Retour

Mulcair et Trudeau participeront au débat Munk

La dernière proposition mise de l'avant par les organisateurs du débat Munk, prévu dans deux semaines, a convaincu le Nouveau Parti démocratique et le Parti libéral du Canada d'y participer. Les formations avaient toutes deux réclamé que le français y tienne une place aussi importante que l'anglais.

Jusqu'à mardi matin, la participation du NPD et du PLC au seul débat de la campagne consacré aux affaires étrangères et au rôle du Canada dans le monde restait incertaine.

Le président des Munk Debates, Rudyard Griffiths, le modérateur de cette joute oratoire qui doit se dérouler à Toronto le 28 septembre, a indiqué que la proposition soumise lundi aux partis permettra aux participants de « parler dans l'une ou l'autre des langues officielles quand ils le veulent et pour aussi longtemps qu'ils le souhaitent ».

Les organisateurs doivent offrir une traduction simultanée des échanges.

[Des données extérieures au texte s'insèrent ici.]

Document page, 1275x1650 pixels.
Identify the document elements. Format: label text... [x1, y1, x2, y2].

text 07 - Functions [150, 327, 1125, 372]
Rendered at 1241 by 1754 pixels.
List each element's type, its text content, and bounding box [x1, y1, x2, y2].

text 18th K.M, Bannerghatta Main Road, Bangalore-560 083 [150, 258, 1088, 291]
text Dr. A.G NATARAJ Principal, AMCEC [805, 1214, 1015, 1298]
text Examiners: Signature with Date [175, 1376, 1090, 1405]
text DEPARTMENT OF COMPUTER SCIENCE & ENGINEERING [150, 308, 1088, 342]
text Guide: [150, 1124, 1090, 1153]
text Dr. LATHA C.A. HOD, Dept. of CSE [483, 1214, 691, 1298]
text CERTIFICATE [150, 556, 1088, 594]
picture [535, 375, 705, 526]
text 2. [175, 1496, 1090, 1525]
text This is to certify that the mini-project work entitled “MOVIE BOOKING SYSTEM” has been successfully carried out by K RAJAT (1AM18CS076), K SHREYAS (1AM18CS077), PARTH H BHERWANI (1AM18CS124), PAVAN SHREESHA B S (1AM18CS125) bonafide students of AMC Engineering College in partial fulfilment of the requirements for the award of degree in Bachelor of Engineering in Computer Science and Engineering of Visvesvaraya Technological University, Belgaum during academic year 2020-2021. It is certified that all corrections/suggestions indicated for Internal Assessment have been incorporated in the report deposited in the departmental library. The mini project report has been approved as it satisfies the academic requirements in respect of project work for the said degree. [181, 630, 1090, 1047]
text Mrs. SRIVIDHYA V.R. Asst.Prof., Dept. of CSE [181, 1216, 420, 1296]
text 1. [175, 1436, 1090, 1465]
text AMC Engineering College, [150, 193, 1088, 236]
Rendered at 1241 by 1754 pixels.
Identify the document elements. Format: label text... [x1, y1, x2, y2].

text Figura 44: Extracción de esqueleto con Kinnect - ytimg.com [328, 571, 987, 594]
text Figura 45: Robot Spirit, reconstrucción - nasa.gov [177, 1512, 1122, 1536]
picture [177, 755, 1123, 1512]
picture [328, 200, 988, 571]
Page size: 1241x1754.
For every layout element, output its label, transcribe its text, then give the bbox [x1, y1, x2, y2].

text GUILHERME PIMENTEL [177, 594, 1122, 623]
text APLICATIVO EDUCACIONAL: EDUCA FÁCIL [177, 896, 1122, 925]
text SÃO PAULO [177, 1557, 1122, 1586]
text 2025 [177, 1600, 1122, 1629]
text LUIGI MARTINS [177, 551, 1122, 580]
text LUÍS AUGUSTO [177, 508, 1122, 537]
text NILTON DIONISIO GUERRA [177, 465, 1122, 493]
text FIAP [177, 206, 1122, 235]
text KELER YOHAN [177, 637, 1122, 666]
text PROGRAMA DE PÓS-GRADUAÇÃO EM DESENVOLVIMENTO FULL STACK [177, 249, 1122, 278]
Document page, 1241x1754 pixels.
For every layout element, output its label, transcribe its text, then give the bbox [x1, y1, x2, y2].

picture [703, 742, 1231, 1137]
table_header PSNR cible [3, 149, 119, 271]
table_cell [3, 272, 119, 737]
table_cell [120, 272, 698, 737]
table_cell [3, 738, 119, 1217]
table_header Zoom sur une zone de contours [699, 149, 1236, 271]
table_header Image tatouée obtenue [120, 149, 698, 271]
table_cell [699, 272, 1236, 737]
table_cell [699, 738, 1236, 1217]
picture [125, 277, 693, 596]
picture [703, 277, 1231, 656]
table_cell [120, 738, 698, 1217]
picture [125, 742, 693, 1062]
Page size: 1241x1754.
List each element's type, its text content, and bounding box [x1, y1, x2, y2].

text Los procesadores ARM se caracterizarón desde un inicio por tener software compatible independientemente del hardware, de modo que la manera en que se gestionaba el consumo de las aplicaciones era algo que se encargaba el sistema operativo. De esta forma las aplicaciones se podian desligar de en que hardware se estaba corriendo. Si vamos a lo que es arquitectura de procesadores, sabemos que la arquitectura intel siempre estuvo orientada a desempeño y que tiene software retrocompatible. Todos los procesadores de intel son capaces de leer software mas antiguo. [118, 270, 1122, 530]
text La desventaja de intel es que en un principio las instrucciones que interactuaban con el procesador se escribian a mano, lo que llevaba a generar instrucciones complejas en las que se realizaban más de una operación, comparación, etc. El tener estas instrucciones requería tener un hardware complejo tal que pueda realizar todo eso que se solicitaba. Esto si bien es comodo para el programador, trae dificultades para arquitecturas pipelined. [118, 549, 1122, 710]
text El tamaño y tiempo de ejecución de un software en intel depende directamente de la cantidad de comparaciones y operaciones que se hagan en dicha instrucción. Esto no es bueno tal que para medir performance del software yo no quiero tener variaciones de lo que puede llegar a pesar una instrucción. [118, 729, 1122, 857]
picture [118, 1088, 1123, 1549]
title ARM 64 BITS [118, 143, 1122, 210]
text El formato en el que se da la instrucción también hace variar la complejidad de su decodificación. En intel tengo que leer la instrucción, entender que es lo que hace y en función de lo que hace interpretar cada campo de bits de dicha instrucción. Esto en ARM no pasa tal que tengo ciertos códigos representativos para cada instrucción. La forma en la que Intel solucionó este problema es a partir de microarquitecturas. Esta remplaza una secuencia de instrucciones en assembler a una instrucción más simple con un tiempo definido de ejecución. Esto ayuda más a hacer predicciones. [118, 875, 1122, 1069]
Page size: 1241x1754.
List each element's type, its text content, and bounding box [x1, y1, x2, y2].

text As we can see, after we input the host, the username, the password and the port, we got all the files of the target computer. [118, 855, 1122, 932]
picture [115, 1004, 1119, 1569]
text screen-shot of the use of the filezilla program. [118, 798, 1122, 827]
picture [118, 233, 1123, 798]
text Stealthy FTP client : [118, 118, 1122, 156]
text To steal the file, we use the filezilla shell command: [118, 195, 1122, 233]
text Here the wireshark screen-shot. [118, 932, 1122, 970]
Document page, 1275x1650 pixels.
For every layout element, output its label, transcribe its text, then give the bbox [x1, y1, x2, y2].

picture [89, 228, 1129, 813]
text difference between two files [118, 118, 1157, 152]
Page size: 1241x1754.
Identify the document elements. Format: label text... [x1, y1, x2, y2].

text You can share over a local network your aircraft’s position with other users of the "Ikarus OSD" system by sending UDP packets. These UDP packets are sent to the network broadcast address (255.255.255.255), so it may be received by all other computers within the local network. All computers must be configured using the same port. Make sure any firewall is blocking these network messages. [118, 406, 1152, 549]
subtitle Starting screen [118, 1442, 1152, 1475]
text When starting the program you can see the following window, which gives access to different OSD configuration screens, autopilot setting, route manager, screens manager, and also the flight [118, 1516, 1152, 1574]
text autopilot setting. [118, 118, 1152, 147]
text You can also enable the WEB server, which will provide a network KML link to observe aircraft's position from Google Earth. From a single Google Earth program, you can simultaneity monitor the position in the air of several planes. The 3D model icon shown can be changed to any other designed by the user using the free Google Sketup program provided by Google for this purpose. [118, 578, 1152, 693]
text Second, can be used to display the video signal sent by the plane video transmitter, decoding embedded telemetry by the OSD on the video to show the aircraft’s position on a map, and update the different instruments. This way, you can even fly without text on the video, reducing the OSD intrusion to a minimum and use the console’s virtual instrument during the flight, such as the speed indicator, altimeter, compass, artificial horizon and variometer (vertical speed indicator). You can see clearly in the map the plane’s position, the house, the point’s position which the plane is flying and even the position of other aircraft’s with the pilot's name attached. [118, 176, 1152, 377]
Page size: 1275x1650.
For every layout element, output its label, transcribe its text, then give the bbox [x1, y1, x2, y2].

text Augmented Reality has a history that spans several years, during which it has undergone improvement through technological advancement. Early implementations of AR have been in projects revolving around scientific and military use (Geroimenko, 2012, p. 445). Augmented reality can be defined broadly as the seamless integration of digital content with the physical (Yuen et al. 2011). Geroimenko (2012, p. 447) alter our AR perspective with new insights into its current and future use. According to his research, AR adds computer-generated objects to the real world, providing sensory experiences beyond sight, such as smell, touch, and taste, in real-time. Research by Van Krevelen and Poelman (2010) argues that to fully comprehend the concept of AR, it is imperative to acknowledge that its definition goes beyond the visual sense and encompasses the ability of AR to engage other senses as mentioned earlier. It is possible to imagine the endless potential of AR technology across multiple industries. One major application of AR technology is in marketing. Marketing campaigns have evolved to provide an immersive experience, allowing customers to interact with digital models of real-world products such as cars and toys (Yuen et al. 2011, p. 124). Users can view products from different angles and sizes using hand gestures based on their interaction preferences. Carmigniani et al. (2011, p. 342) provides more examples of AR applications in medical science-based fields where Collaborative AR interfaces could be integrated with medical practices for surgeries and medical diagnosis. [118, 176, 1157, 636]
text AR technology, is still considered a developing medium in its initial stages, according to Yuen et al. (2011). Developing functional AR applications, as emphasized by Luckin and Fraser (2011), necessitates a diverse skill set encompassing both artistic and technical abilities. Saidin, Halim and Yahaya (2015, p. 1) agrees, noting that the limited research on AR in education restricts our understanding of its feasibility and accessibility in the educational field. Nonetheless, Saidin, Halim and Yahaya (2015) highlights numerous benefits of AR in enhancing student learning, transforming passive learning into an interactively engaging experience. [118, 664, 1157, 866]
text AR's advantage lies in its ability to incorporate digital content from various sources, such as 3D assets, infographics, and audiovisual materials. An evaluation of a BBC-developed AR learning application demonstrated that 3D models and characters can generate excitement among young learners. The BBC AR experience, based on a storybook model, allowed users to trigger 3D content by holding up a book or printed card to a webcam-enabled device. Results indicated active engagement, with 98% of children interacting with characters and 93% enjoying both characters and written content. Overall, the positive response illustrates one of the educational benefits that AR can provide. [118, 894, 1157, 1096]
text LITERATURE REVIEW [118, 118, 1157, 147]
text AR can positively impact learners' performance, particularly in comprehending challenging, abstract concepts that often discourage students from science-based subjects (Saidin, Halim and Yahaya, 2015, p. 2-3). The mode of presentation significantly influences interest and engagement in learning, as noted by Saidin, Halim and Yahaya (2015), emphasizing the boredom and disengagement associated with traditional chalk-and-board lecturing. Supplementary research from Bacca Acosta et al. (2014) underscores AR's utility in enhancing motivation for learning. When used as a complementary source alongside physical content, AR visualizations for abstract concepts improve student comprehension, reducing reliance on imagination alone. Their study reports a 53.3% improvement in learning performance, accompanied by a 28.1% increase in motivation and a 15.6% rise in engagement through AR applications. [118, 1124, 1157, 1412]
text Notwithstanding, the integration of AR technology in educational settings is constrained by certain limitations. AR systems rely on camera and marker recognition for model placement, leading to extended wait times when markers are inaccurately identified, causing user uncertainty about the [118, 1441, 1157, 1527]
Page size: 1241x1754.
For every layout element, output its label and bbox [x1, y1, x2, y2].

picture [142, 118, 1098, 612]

Le chef du NPD, Thomas Mulcair, a confirmé sa présence au cours d'un point de presse en matinée. La parité entre le français et l'anglais « reposera sur les épaules des participants », a-t-il reconnu. « Je peux vous dire que je m'assurerai que ce sera bilingue, que la portion française sera là » dans la moitié de ses interventions, a-t-il promis.

Il s'est dit satisfait de la nouvelle formule retenue, soulignant qu'il devait au départ s'agir d'un débat uniquement en anglais.

Le PLC a pour sa part indiqué par voie de communiqué que son chef, Justin Trudeau, y participerait, en dépit de « certaines réserves quant à la nature du format en ce qui a trait aux langues officielles ». « Des ajustements ont été faits et nous sommes satisfaits des démarches entreprises par le débat Munk pour répondre à nos importantes préoccupations », ajoute cependant le parti.

« N'oubliez pas qu'il s'agit de notre seule occasion de débattre de choses comme les changements climatiques, la crise des réfugiés syriens et d'autres grands sujets de l'heure à l'international », a lui aussi souligné Thomas Mulcair.

Les conservateurs ont déjà confirmé la présence de leur chef, Stephen Harper, il y a plusieurs semaines.

La formule mise de l'avant est une « proposition finale », avait averti M. Griffiths, puisque l'événement approche à grands pas. Les partis avaient jusqu'à midi pour rendre leur décision.

Encore un débat sur le débat

La semaine dernière, le PLC avait menacé de se retirer du débat s'il n'était pas complètement bilingue, tout comme le NPD.

Rudyard Griffiths dit croire que la nouvelle proposition répond « à l'exigence d'un débat bilingue ». « Nous ne sommes pas la Commission des langues officielles », s'est-il justifié. Nous sommes Munk Debates ».

Il ajoute que l'organisation, qui tient chaque année des débats sur la politique étrangère, n'a « en aucun moment accepté d'organiser un débat totalement bilingue ».

« L'approche du débat en ce qui concerne l'utilisation du français et de l'anglais est identique à celle de la Chambre des communes », a-t-il souligné.

Il avait précédemment indiqué que le débat inclurait des « composantes bilingues » et qu'environ le cinquième des échanges serait en français.

Le NPD et le PLC avaient par ailleurs dit craindre que l'animateur pourrait ne pas modérer efficacement ce débat, puisqu'il n'est pas parfaitement bilingue.

Cela n'a pas d'importance, réplique Rudyard Griffiths, puisque les échanges seront tous traduits.

Thomas Mulcair a cependant dit espérer que la modération serait bilingue.

Le NPD avait précédemment réclamé le même nombre de débats en français et en anglais. Jusqu'ici, un seul débat, en anglais, a eu lieu, organisé par le magazine Maclean's en tout début de campagne, le 6 août dernier. La chef du Parti vert, Elizabeth May, y participait aux côtés des chefs des trois principaux partis fédéraux.

Le quotidien The Globe and Mail tiendra ce jeudi le deuxième débat dans la langue de Shakespeare, sur le thème de l'économie.

Le premier débat en français, organisé par un groupe de diffuseurs, dont Radio-Canada, se tiendra ensuite le 24 septembre. Ce sera le premier auquel participera le chef du Bloc québécois, Gilles Duceppe.

Ce dernier participera également à celui du 2 octobre, sur les ondes de TVA.

Les discussions sur l'utilisation du français au cours du débat Munk n'étaient pas le premier « débat autour du débat », puisque le Parti conservateur avait précédemment refusé de participer à deux débats électoraux organisés par le Consortium des radiodiffuseurs. Thomas Mulcair, qui avait dans un premier temps accepté d'y participer, avait alors lié sa présence à celle du premier ministre sortant.